(Saved data entries)
Segment Open
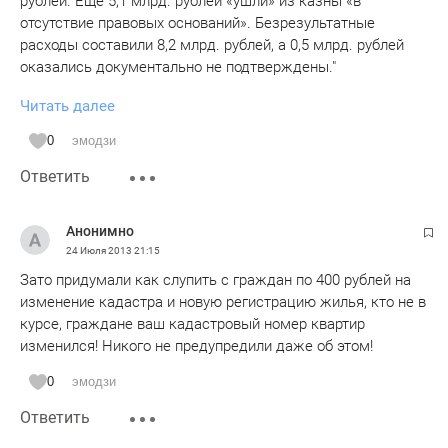
рублей. Еще 5,1 млрд. рублей «ушли» из казны «в
отсутствие правовых оснований». Безрезультатные
расходы составили 8,2 млрд. рублей, а 0,5 млрд. рублей
оказались документально не подтверждены."
Читать далее
НИЧЕГО СЕБЕ! СТОЛЬКО ДЕНЕГ растВОРили И ВСЕ
ЧИСТО? ВСЕ НА МЕСТАХ??? КАК ТАКОЕ ВОЗМОЖНО???
0
эмодзи
"ЧЕЛОВЕК И ЗАКОНа" на вас нет...РРРРРРР
Ответить
Анонимно
24 Июля 2013
21:15
Зато придумали как слупить с граждан по 400 рублей на
изменение кадастра и новую регистрацию жилья, кто не в
курсе, граждане ваш кадастровый номер квартир
изменился! Никого не предупредили даже об этом!
0
эмодзи
Ответить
Segment Closed
## The problem:
Could every entry above be printed again exactly, images excluded?

## Response to the task:
рублей. Еще 5,1 млрд. рублей «ушли» из казны «в
отсутствие правовых оснований». Безрезультатные
расходы составили 8,2 млрд. рублей, а 0,5 млрд. рублей
оказались документально не подтверждены."
Читать далее
НИЧЕГО СЕБЕ! СТОЛЬКО ДЕНЕГ растВОРили И ВСЕ
ЧИСТО? ВСЕ НА МЕСТАХ??? КАК ТАКОЕ ВОЗМОЖНО???
0
эмодзи
"ЧЕЛОВЕК И ЗАКОНа" на вас нет...РРРРРРР
Ответить
Анонимно
24 Июля 2013
21:15
Зато придумали как слупить с граждан по 400 рублей на
изменение кадастра и новую регистрацию жилья, кто не в
курсе, граждане ваш кадастровый номер квартир
изменился! Никого не предупредили даже об этом!
0
эмодзи
Ответить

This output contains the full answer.